Into a maelstrom of speculation Telecom's Theresa Gattung dropped the strongest hint yet this week that the carrier is preparing to bid for Cable & Wireless Optus' mobile division.
The official line at the announcement of the unification of Telecom and AAPT's mobile arms was that the move would deliver a "focused business unit." On an Optus bid, no comment.
Nonetheless Gattung, who must have been painfully aware how desperate journalists were to connect the two, conceded a useful byproduct of the merger would be to allow a float or a sale of an equity stake to a partner.
As this is pretty much a precondition of an Optus bid the media took her comments as a disguised "yes."
Gattung's veil dance probably reflects two facts.
First, Optus has yet to issue any paperwork on its breakup so prospective bidders don't yet know for sure what's on offer, let alone at what price.
Second, Optus' mobile business is guesstimated to be worth upwards of $A10 billion ($13 billion) so it's clear Telecom couldn't bid alone at the best of times. It would need a partner or partners, necessitating discretion until a deal is done.
Among the chattering classes the favoured solution goes like this.
Optus has 3.1 million mobile customers worth, if $A10 billion is in the ballpark, $A3226 apiece.
Telecom has a million customers and AAPT 200,000. Combined they are worth, by the same calculation, $A3.9 billion.
The combined outfit - let's call it Telecom Pacific Mobile - would have a 35% share of Australia's 9.3 million users, ahead of Vodafone with 18% but behind Telstra with 47%. In New Zealand it would have around 66%, although that figure is disputed by Vodafone, which has most of the rest.
It would be worth a tad under $A14 billion.
Counting in its customers, and chucking in $A1.7 billion ($2.2 billion) of cash, Telecom gets 40%. Its partner, widely speculated to be Japan's NTT DoCoMo, puts in $A5.6 billion for 40%, and the whole thing is floated, with 20% going to the public for $A2.8 billion.
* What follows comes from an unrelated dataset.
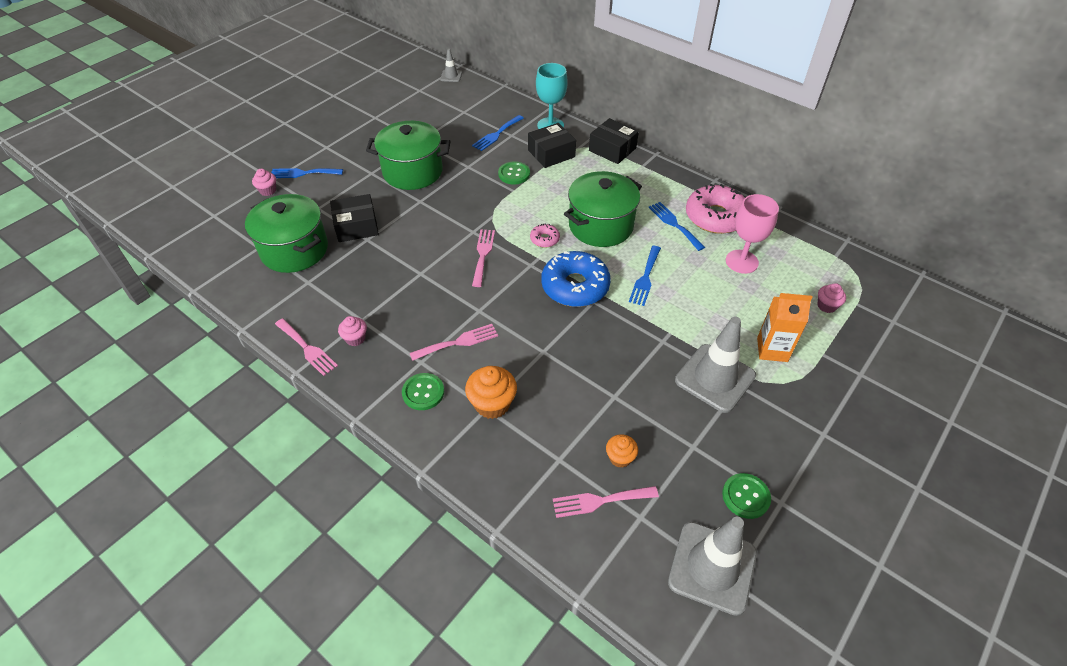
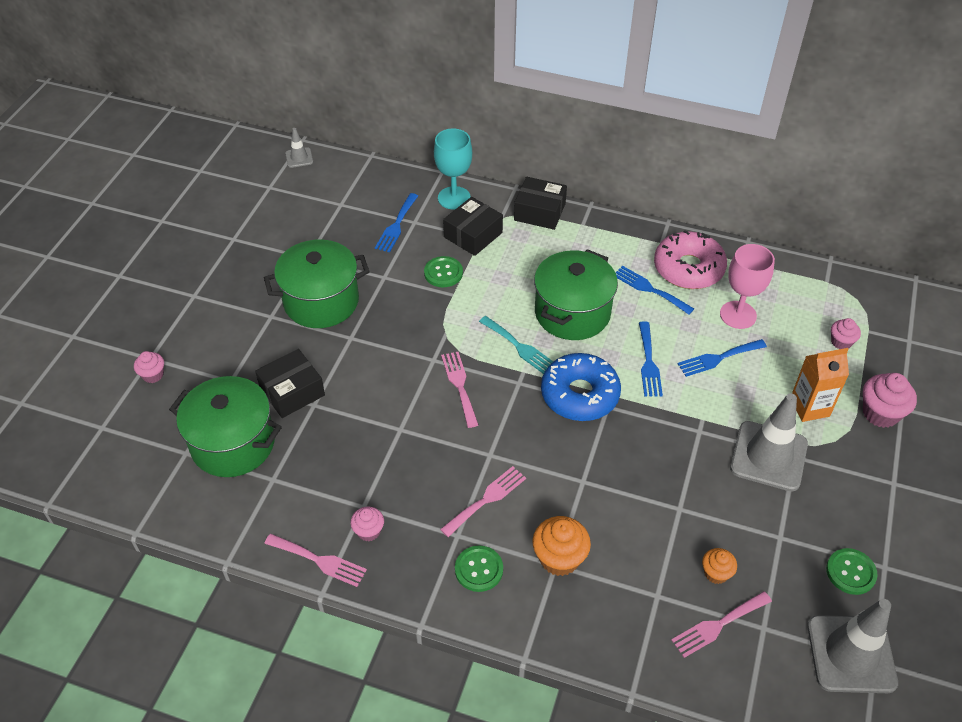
camera: 20 degrees left, 0 degrees up
(303, 173) = (185, 339): blue fork -> blue fork (718, 358)
(544, 239) = (519, 347): pink donut -> turquoise fork
(837, 372) = (880, 413): none -> pink cupcake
Telecom could also seek to pay for its "excess" by issuing shares to Optus. True, at the current weak share price that would dilute existing holders. But Optus' assets should be discounted for the general telco weakness too. In any case Optus would no doubt prefer cash.
The question is, can Telecom load a further $2.2 billion on to its balance sheet, which is already groaning somewhat under the weight of its $7 billion-odd of debt?
Looking at the balance sheet doesn't help much. The book value of its equity, at $1.13 billion, is way below its market value. Analysts point out its interest cover (free cash flow divided by interest payments) is well over four times, so there's still some room for manoeuvre.
The carrier could also opt for a lesser stake. Anything below 28% and it wouldn't need to put in cash.
And then there's the future of the Southern Cross Cable.
Telecom owns 50% of this, Optus 40%, and MCI Worldcom 10%. It's thought to be worth anywhere between $2 billion and $3 billion.
There is no obvious need for Telecom to hold any equity in the cable company now it's up and running. Selling into a float would raise, say, $1.25 billion.
So, ticking off a number of "ifs," Telecom probably can mount an Optus bid. Will it want to?
For starters much depends on price. Vodafone and Singapore Telecom are also rumoured to be interested and a three-way bidding war could push the price up beyond what Telecom would be able or willing to pay.
According to Australian reports, Optus needs $A8 billion to expand its network, build base stations and bid for spectrum. Although it's growing fast it will be some time before its cash flows will be able to support that level of capital expenditure.
In 1999 its operating cash flow was $A513 million and the outflow on investing was $A975 million.
Last year it took in $A587 million and spent $A1.61 billion.
Gattung said it hadn't been decided yet whether Telecom/AAPT would bid for 3G spectrum in Australia's upcoming auction.
But the dismay at the prices telcos were paying for spectrum around the world is beginning to dissipate. Australia's auction is looking likely to be as much of a damp squib as our own.
And Optus, almost all of whose customers use GSM phones, has headed down the opposite evolutionary path toward third-generation services than Telecom and AAPT, both of which are rolling out CDMA networks.
It's unclear how much this will affect Optus' value in Telecom's eyes.
For instance, Telstra is quite happy to run a mixed-pedigree network.
Shoeshine hopes Telecom is able to make a decision soon. He'd hate all those brokers wanting a piece of the action to have to keep their mobiles switched on over Christmas lunch.
It's a sign of how lowbrow Fletcher Challenge's forestry row has become that China's Citic has resorted to accusing FCL chairman Roderick Deane of racism.
It's a pretty specious charge. Deane said only that there had been cultural differences regarding the binding nature of contracts. Such differences could arise between a New Zealand company and one from the UK, the US, or Chile - just ask Carter Holt Harvey.